Por Cristina Alvaredo
En la tarde roja los árboles parecían arder en el sopor de la hora. Desde el cielo cercano, como un dios inclemente, el sol lamía la ciudad con su lengua de fuego, hociqueaban los animales, callaban los pájaros.
Sin embargo, nadie se refugiaba en las casas. Una multitud se había reunido en la plaza, donde se esperaba la llegada del Gran Hablador.
Los hombres bebían en cuencos de estaño y danzaban, sudorosos y febriles, levantando nubes de polvo que secaban la garganta de las mujeres acuclilladas sobre las piedras. El polvo y la letanía hipnótica y abrumadora de sus cánticos.
Los torsos semidesnudos oscilaban hacia adelante y atrás y las piedras de sus collares refulgían y se entrechocaban.
En lo profundo, graznó un guacamayo.
Las mujeres se miraron.
El sonido de un cuerno metálico acalló de súbito el baile y el canto y hubo un murmullo de asentimiento general: habían hallado a la fugitiva.
Majestuoso, cubierto por una espléndida capa de plumas multicolores, avanzó el Primer Jefe, Huetlatoani, con sus dos esposas oficiales y una decena de esposas secundarias. A su paso bajaron la vista en actitud de respeto.
Lo seguían los sacerdotes sacrificiales, curanderos, un grupo de oficiales y una mujer.
Ibas arrastrada de las greñas, desgarrada tu camisa y rotas tus sandalias de yuca, sucia de tierra y cubierta de raspones y arañazos. Pasaste frente al grupo de mujeres y entreabriste los labios en un grito silencioso. Recibiste miradas de rencor y callado regocijo.

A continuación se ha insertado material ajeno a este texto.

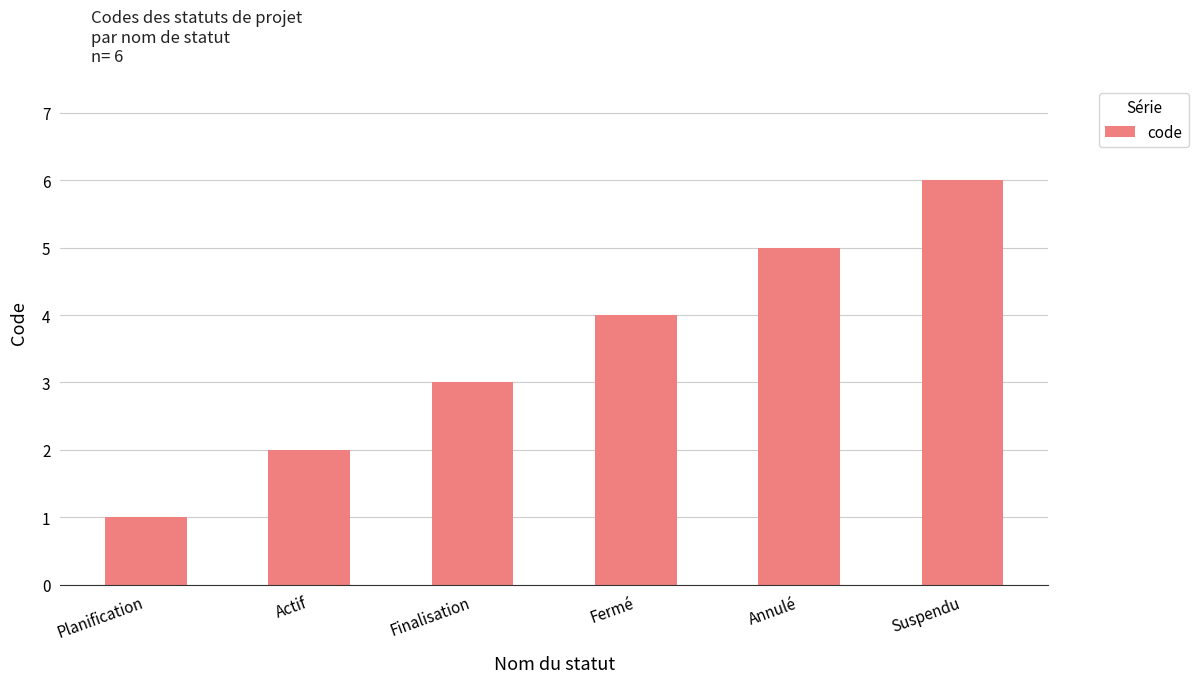

What is the maximum value shown in the chart?

6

Eras la impura, la que había osado escapar en la noche con su hijo, desafiando a Tlaloc, el Gran Dios de la Lluvia, y cubriendo de deshonor a la tribu.

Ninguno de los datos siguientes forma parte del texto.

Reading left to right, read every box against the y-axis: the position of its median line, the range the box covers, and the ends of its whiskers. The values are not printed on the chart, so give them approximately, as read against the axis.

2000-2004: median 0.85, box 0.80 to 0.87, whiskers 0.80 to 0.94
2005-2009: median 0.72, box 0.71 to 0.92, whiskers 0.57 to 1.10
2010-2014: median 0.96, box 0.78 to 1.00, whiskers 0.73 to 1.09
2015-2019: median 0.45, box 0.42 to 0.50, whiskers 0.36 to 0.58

Aferrabas a tu niño pero las ancianas lo arrancaron de tus brazos para ser preparado. Ahora sería el sacrificado.
El cuerno volvió a sonar.
Frente a la gran escalinata, el Primer Jefe ocupó el sitio de honor, sus mujeres depositaron en las gradas de piedra sus ofrendas: campanitas de cobre, vasijas de plata repletas de mazorcas, ricos tejidos de lana, flautas de hueso, cuchillos de obsidiana y mosaicos magníficos.
Hubo un griterío de admiración y reverencia cuando el Gran Sacerdote apareció en lo alto del Teocalli.

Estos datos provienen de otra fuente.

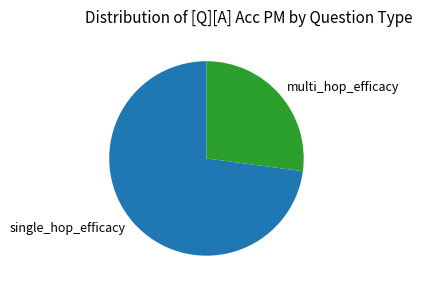

Which slice is the largest?

single_hop_efficacy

Bajo su diadema de turquesas y esmeralda, resplandecían su collar de oro y sus ojos de águila.
Con el tum tum de los tambores y el silbido de las flautas, las danzas y los cánticos se reiniciaron con frenesí.
Un chamán entregó a tu niño, su cuerpito desnudo pintado de azul, a dos sacerdotes.
A vos, madre, te ataron como principal testigo a un poste de piedra labrada donde más tarde, ya estabas muerta de dolor, te matarían a flechazos y serías desollada.
Tu hijo subió los escalones con piernas firmes y la mirada obnubilada por alguna poción. Lo viste trepar a través del humo de la hoguera ceremonial. Nadie prestó atención a tu alarido.
Arriba el Gran Sacerdote se acomodó el manto sacrificial y levantó su brazo.
El sol desplegó sus velos anaranjados y convirtió en relámpago al cuchillo ritual.